Around midnight, I drove out on old Hwy PB past Paoli and parked in the gravel driveway of a Christmas tree farm. I lay on my back on the hood of the car and waited for shooting stars.
The best time to catch the Perseid is around 3am, but it’s a school night, so I decided to come out early, expecting to catch no more than a glimmering. For awhile, there was nothing to do but lie there, easing my eyes into the night sky, feeling the heat of the car engine under the hood beneath my back. The air was filled with the songs of multitudes of crickets and a sole bull frog (who threw in the towel after fifteen minutes).
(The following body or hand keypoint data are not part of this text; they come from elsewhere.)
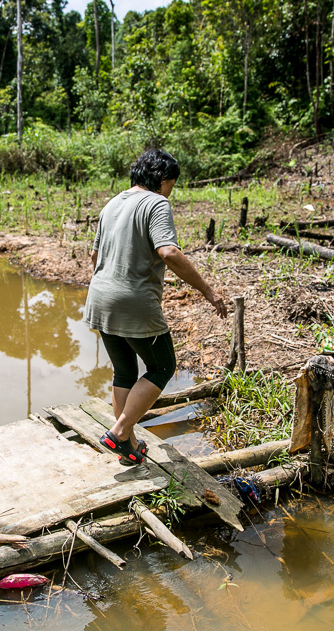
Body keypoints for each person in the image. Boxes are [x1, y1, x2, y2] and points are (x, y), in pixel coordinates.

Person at [83, 148, 228, 466]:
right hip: (133, 301)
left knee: (124, 371)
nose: (171, 191)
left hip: (100, 296)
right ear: (163, 179)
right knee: (162, 367)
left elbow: (94, 257)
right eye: (172, 184)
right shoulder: (156, 202)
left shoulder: (112, 203)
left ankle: (129, 446)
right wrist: (209, 291)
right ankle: (120, 431)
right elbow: (169, 252)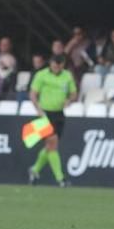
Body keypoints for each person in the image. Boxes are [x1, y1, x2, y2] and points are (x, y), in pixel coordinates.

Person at [27, 54, 76, 188]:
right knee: (52, 143)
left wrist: (69, 100)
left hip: (59, 114)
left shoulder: (67, 76)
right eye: (54, 65)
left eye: (59, 66)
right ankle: (61, 179)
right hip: (45, 114)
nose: (56, 68)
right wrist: (38, 108)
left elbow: (73, 93)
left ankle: (35, 170)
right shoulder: (41, 75)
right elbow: (33, 93)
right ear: (50, 64)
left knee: (50, 147)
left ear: (63, 65)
One lonely mosquito buzzed briefly around my right temple, probably lost. (It’s been a tough summer for mosquitoes, what with the drought and all; I don’t think the poor thing had the energy to bite me.)
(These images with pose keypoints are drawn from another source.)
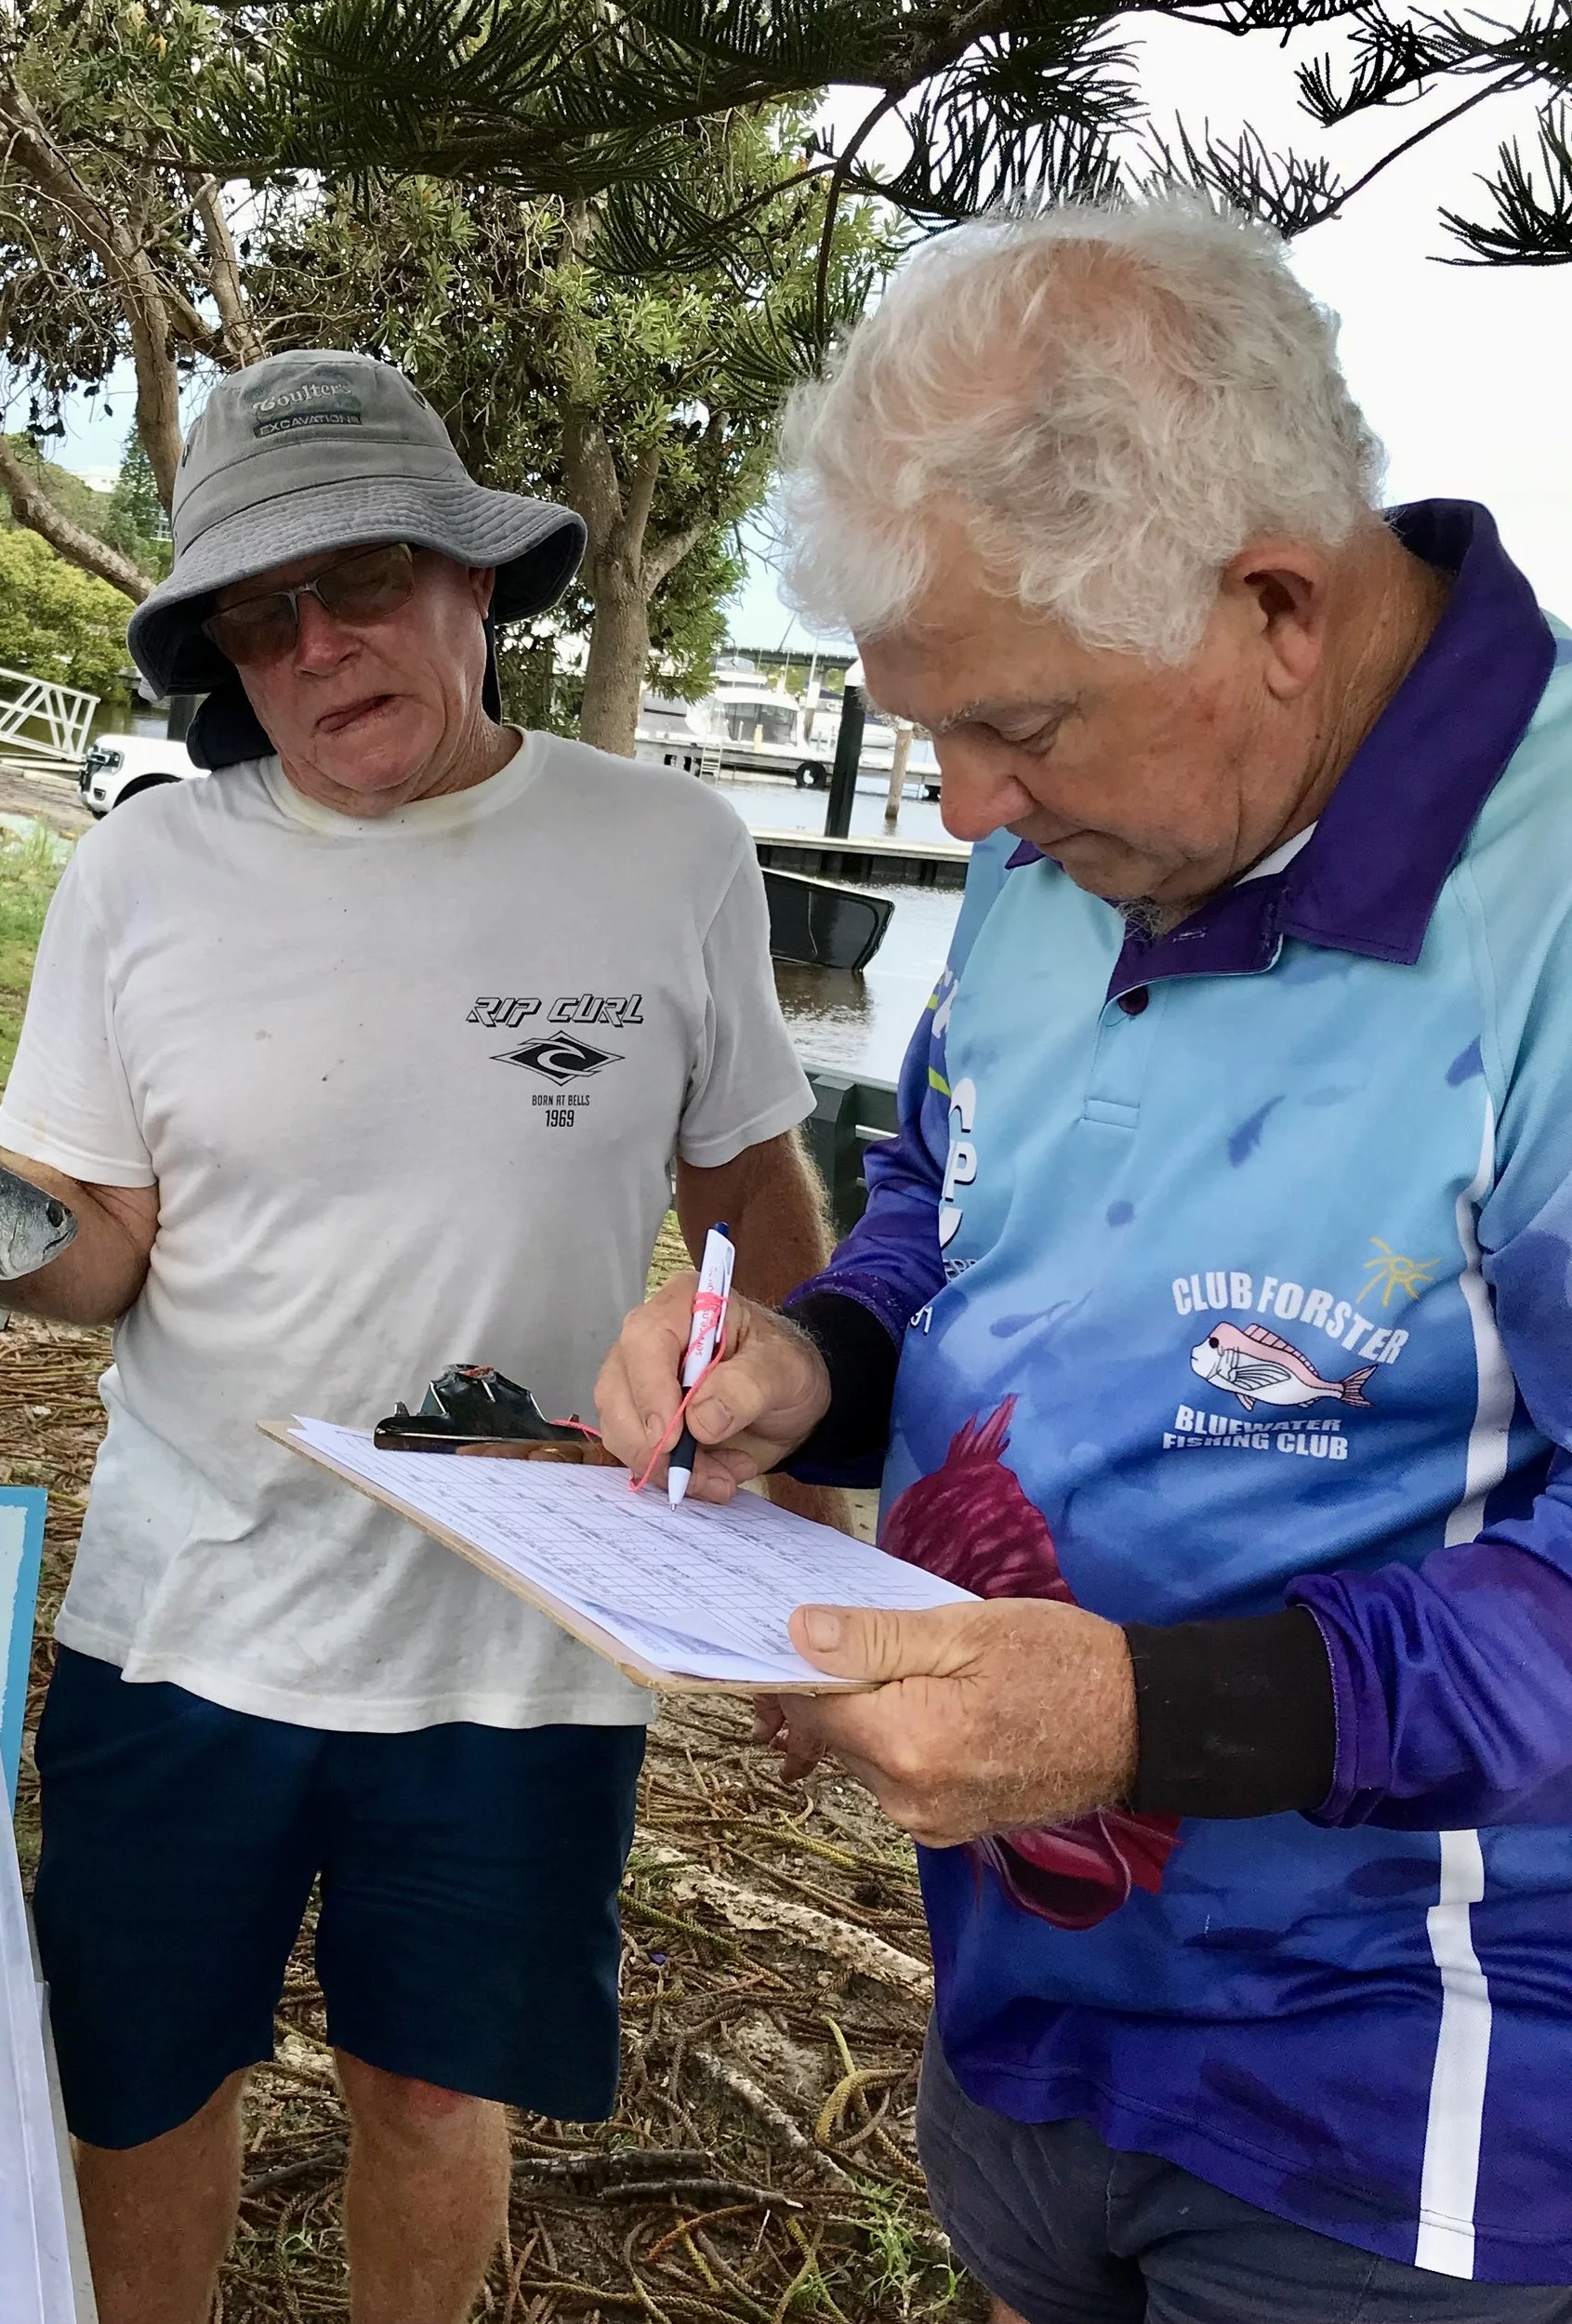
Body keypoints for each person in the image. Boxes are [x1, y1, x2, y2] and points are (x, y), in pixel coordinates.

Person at [596, 192, 1572, 2317]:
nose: (956, 811)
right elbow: (947, 1222)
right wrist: (801, 1359)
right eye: (925, 726)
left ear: (1272, 608)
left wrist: (1136, 1713)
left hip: (1406, 2110)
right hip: (1020, 2002)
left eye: (1013, 727)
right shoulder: (1088, 836)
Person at [0, 350, 838, 2324]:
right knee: (139, 2080)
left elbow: (756, 1212)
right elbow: (100, 1250)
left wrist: (809, 1535)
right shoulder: (140, 875)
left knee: (431, 2086)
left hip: (521, 1642)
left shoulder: (667, 849)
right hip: (186, 1613)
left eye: (356, 580)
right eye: (257, 620)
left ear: (474, 582)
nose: (316, 645)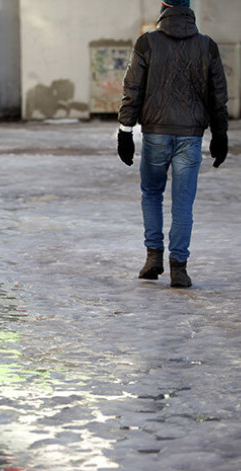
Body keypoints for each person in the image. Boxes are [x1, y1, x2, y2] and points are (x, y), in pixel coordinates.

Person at [117, 0, 228, 288]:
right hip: (190, 136)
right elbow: (218, 95)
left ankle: (153, 257)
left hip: (155, 133)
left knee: (152, 192)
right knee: (183, 202)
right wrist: (220, 134)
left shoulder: (147, 43)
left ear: (163, 9)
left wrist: (125, 130)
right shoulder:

It’s been over 35 years since I last gazed into the night sky like this. I can remember lying on a picnic table in the middle of a KOA campground in Panguitch, Utah, in 1970, beside a boy from Eugene, Oregon, trying to locate the Little Dipper from among the millions of constellations in that cloudless desert sky. After an hour, we returned to our respective families’ campsites, without having so much as touched hands. A month later, when my family drove through Eugene on our way to Portland, I asked my parents whether Eugene was a small enough town that one would be able to find someone just by driving around for awhile.
Tonight, the shooting stars began to brush across the sky around 12:30am, some of them little white apostrophes, others long, sweeping strokes of green. There weren’t many — it was early — but there were enough to make me forget that I was supposed to be making wishes on them. A truck or two barreled past, shaking my car and leaving me with temporary headlight blindness. I wondered if, from far away, their trails of diesel fumes might look as beautiful as the burning meteors I had come out to watch.
I began to doze a little, when footsteps on the gravel shoulder — probably a rabbit — gave me a start. I climbed back into the car, wrapped my seat belt around me, and headed home.